__DESCRIPTION OF THE TASK__
As you reproduce every line below, keep it exactly as written and leave out the images.
*-*-*
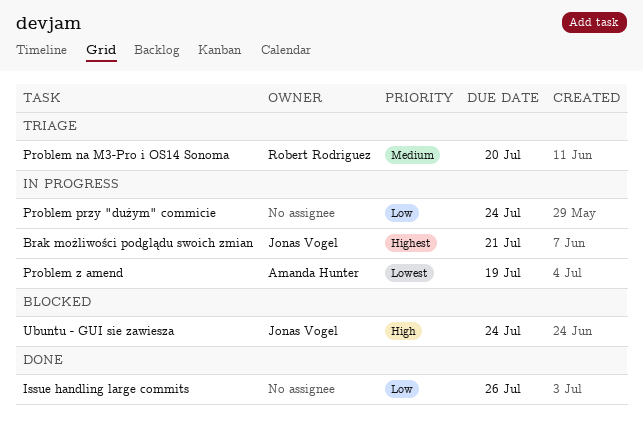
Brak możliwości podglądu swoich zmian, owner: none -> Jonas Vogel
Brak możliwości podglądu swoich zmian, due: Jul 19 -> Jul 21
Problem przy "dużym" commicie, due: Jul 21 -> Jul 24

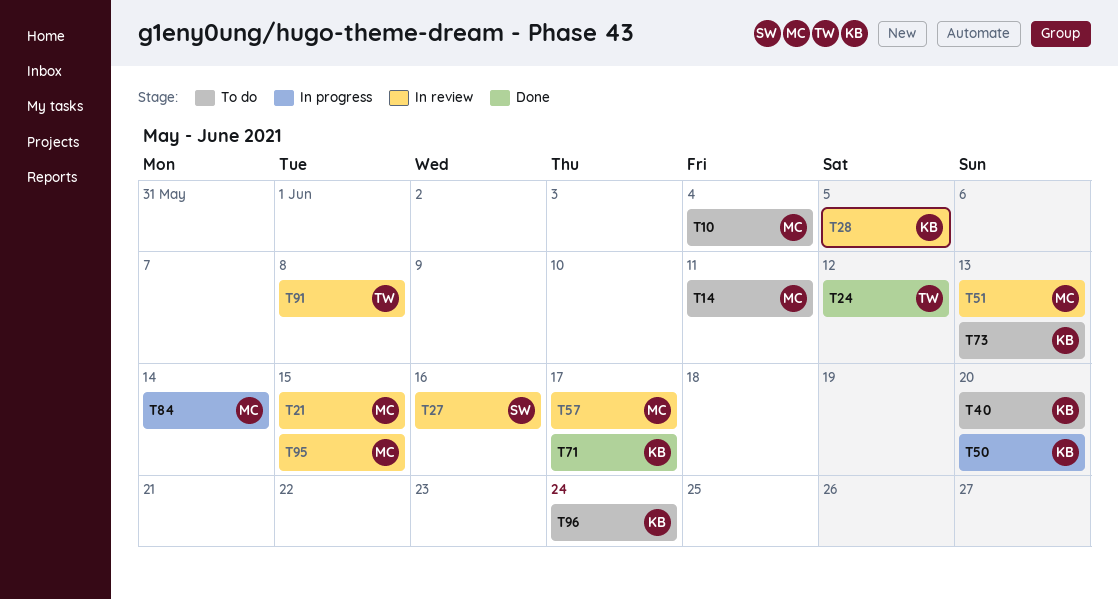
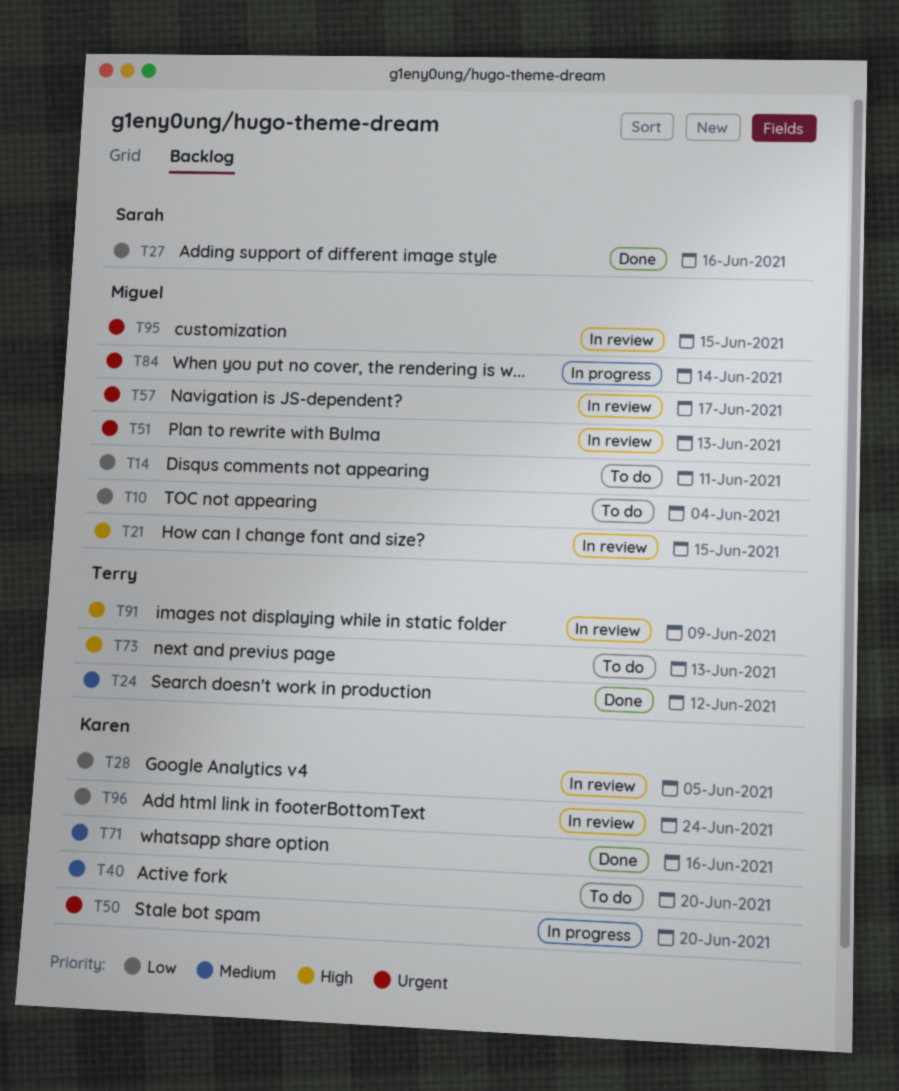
T27, status: In review -> Done
T71, due: Jun 17 -> Jun 16
T73, owner: Karen -> Terry
T91, due: Jun 8 -> Jun 9
T96, status: To do -> In review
*-*-*
__SOLUTION FOR THIS EXERCISE__
Brak możliwości podglądu swoich zmian, owner: none -> Jonas Vogel
Brak możliwości podglądu swoich zmian, due: Jul 19 -> Jul 21
Problem przy "dużym" commicie, due: Jul 21 -> Jul 24

T27, status: In review -> Done
T71, due: Jun 17 -> Jun 16
T73, owner: Karen -> Terry
T91, due: Jun 8 -> Jun 9
T96, status: To do -> In review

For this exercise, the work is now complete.